Responding to scammers’ emails and text messages has garnered attention from threat researchers, YouTubers, and even comedians in the past. However, a recent experiment utilizing conversational AI to engage with spam messages and engage in conversations with fraudsters has revealed the potential of large language models (LLMs) in extracting threat intelligence that would typically require a human analyst.
Researchers at UK-based fraud-defense firm Netcraft have been utilizing a chatbot based on Open AI’s ChatGPT to respond to scams and persuade cybercriminals to divulge sensitive information. Through this method, they have been able to obtain bank account numbers from over 600 financial institutions across 73 different countries, which are frequently used in transferring stolen funds. This approach has enabled threat analysts to gain further insight into the infrastructure employed by cybercriminals to carry out financial fraud schemes.
Netcraft’s vice president of product strategy, Robert Duncan, highlighted the effectiveness of using AI to mimic a victim, allowing them to engage with scammers and understand their motives. The adaptability of AI in navigating various types of criminal activities, whether it be romance scams or advanced fee fraud, has proven to be a valuable tool in combating financial crimes.
As international fraud rings continue to thrive, particularly in regions like Southeast Asia where cyber-scam centers operate, defenders are actively seeking ways to expose cybercriminals and disrupt their operations. Countries like the United Arab Emirates have recognized the potential of AI in enhancing cybersecurity measures and have forged partnerships to leverage this technology for proactive defense against cyber threats.

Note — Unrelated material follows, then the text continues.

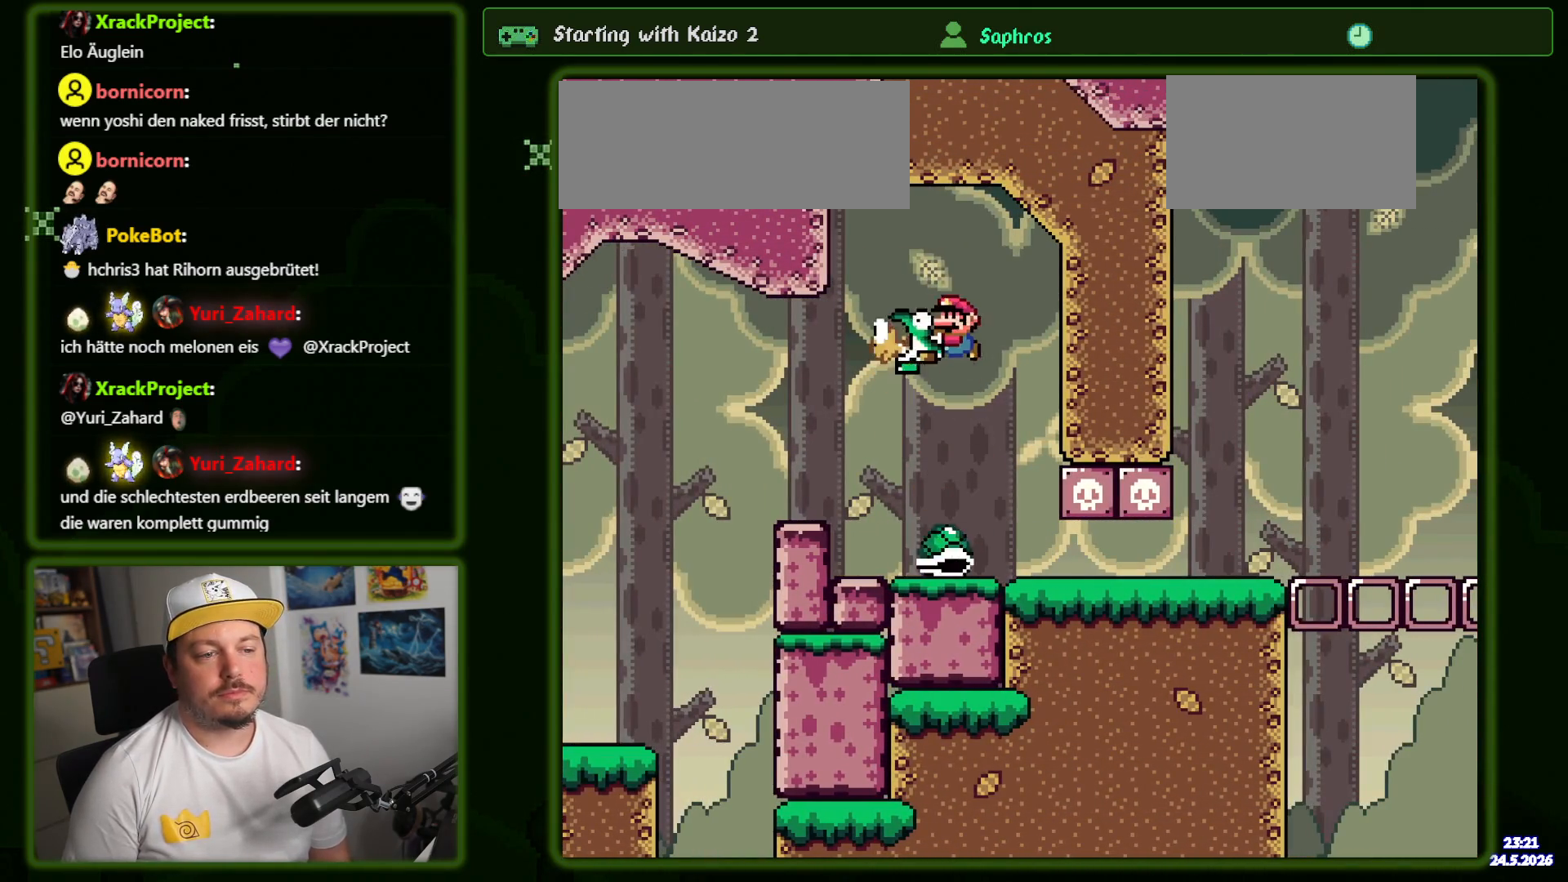
{"buttons": ["Y", "DPAD_RIGHT"]}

Netcraft’s research has indicated that AI chatbots have the capacity to increase the difficulty for cybercriminals in carrying out their fraudulent activities. By utilizing personas with local languages, the chatbots can engage with scammers in a more authentic manner, leading to the discovery of thousands of accounts associated with fraudulent schemes. The distribution of fraudulent accounts has shifted as Netcraft expands its chatbot’s linguistic capabilities, reflecting the effectiveness of tailored personas in combating financial fraud.
The use of AI chatbots in engaging with scammers allows for scalable conversations that can yield valuable threat intelligence. Netcraft has introduced its Conversational Scam Intelligence service, showcasing the potential of AI-powered technologies in disrupting criminal financial infrastructures. By maintaining prolonged conversations with cybercriminals, the chatbots can extract critical data that can aid in understanding and countering fraudulent activities.
Moreover, the application of AI in engaging with cybercriminals presents an opportunity to shift the balance of power from attackers to defenders. By operationalizing AI chatbots on a larger scale, defenders can actively challenge cybercriminals, making it more difficult for them to distinguish genuine conversations from AI-generated interactions. This approach holds promise in light of attackers’ increasing adoption of AI technologies for malicious purposes.
Netcraft’s ongoing efforts to leverage AI in combating financial fraud may pave the way for a new era of cybersecurity defense. Duncan noted that there are indications of attackers utilizing AI in their operations, leading to potential AI-on-AI interactions. As the cybersecurity landscape evolves, the utilization of AI technologies in engaging with cybercriminals could prove to be a pivotal strategy in thwarting fraudulent activities and safeguarding financial institutions and individuals against malicious threats.